Bayesian Source Separation
Source Separation and Localization
Neural Source Estimation
Informed Source Separation
The problem of source separation is a ubiquitous problem in the sciences where there are multiple signal sources s(t), which are recorded by multiple detectors. In this scenario, each detector records a mixture x(t) of the original signals. The goal is to recover estimates of the original signals.
The problem of source separation is by its very nature an inductive inference problem. There is not enough information to deduce the solution, so one must use any available information to infer the most probable solution. This information comes in two forms: the signal model and the probability assignments. By adopting a signal model appropriate for the problem, one can develop a specially-tailored algorithm. Many people like the idea of a general blind source separation algorithm that can be applied anywhere. However, since the quality of the results depends on the information put into the algorithm, one will do better with an algorithm that incorporates more specific knowledge.

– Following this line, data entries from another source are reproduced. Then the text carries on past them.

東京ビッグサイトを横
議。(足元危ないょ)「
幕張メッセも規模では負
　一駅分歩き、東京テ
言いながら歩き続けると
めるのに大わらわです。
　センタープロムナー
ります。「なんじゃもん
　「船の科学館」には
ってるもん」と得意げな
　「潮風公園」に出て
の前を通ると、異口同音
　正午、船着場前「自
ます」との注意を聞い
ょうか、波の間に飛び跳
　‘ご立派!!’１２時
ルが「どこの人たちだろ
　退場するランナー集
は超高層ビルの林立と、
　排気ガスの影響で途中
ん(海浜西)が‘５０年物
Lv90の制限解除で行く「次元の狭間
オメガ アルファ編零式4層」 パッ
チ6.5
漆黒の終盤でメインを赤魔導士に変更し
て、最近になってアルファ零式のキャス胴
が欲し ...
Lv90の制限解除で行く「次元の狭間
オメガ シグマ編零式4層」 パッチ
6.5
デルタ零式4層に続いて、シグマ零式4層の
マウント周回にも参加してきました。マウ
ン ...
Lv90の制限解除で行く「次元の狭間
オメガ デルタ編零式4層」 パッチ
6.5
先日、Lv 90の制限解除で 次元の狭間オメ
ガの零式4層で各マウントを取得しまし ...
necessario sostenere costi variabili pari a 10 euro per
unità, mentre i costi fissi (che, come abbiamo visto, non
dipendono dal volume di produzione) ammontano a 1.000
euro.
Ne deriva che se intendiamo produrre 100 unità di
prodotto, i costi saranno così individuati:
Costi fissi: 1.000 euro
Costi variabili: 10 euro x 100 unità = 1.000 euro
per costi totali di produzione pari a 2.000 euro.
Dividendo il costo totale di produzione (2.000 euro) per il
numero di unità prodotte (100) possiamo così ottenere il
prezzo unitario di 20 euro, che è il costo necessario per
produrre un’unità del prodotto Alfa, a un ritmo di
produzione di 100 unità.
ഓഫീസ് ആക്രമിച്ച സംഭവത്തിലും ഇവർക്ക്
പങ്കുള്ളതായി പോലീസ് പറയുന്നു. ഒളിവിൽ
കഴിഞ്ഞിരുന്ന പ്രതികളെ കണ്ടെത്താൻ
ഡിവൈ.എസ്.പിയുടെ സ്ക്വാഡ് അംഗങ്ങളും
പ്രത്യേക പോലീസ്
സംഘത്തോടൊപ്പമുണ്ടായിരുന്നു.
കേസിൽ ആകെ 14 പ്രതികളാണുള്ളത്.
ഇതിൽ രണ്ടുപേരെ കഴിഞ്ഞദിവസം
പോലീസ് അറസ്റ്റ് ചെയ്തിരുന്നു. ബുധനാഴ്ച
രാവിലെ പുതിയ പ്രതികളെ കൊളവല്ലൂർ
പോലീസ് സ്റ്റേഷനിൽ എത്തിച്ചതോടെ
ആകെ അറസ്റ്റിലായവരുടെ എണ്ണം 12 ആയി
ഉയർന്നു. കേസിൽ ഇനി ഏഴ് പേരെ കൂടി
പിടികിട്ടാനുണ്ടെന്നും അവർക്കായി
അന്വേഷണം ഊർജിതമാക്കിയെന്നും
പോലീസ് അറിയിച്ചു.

What I appreciate about the Bayesian approach is that it requires one to make the assumptions explicit. This is not case the case with ad hoc source separation algorithms, which are almost impossible to modify intelligently if they do not quite work for a particular application. With a Bayesian solution, one needs only to trace the problem back to the model, the probability assignments, or a simplifying assumption and modify it appropriately. While this is often easier said than done, it is still better than the situation that one is in when dealing with an ad hoc algorithm where the model and assumptions are implicit and often unknown.
Bayesian ICA (top)
Since our first papers introducing Bayesian source separation in 1997, 1998 and 1999, we have been involved in developing new techniques for separating mixed signals and applying them to a variety of problems.
Our early works considered the Infomax Independent Component Analysis (ICA) algorithm developed by Bell and Sejnowski, which was a neural network based source separation algorithm. We worked to re-cast the problem as an inference problem where the machinery of Bayesian inference could be employed to accommodate additional prior information.
Source Separation and Localization (top)
In this picture, the sensors around the bridge recorded sounds from each of the characters during one of the crew's weekly catastrophic events. Since we know that the Starship Enterprise officers won't wander far from their posts, we can use their approximate locations to help separate their recorded speech signals from the mayhem.
In the SPIE98 paper below, I considered an example where the source positions are known with some accuracy. This combined with the propagation laws of the signal (inverse square) leads to a prior probability on the values of the mixing matrix, which, in general, improves the separation. The results aren't perfect however, because I use a prior on the source amplitude histograms that is inappropriate for some of the other recorded signals, such as the photon torpedo blast. These difficulties are discussed in the MaxEnt97 paper above, although in a different context. More detailed information can be found at my old BSE site, and in the papers below. I won't tell you who survived, but its a sure bet that Ensign Jones is toast.
Neural Source Estimation (top)
Neural activity in the brain results in the generation of both electric currents and magnetic fields. Electric currents flowing through the volume of the brain can be detected using electrodes on the scalp (or capacitors above the scalp) in a technique called electroencephalography (EEG). On the other hand, magnetic fields can be detected using superconducting quantum interference devices (SQUIDs) in a technique called magnetoencephalography (MEG).
For any given stimulus, multiple areas in the brain respond. This results in multiple neural sources each generating electric currents and magnetic fields, a linear superposition of which is recorded by the detectors (EEG and/or MEG). This linear mixing of source signals results in a classic source separation problem.
In our MaxEnt 1998 paper, we explored the possibility of simultaneously performing source separation and source localization by modeling the neural sources as current dipoles.
In later works, we considered the fact that neural sources exhibit some variability in the timing of their responses to stimuli. We realized that in some cases we could use the fact that different neural sources vary differently in latency (differential variability) to aid in separating the neural responses from different sources. This gave rise to a series of papers that resulted in an algorithm called differentially Variable Component Analysis (dVCA).
The dVCA algorithm is is a highly specialized algorithm that takes into account the fact that EEG/MEG experiments record data in a finite number of experimental trials. Since the activity produced by neural ensembles varies from trial to trial, our signal model accounts for this by allowing the source waveshape to vary in both amplitude and latency. These effects are estimated for each trial along with the stereotypic source waveshape. The relevant publications are below:
Informed Source Separation (top)
The Bayesian approach to the source separation problem requires the designer to explicitly describe the signal model in addition to any other information or assumptions that go into the problem description. This leads naturally to the concept of informed source separation, where the algorithm design incorporates relevant information about the specific problem. This approach, which is at the opposite end of the spectrum to blind source separation, promises to enable researchers to design their own high-quality algorithms that are specifically tailored to the problem at hand.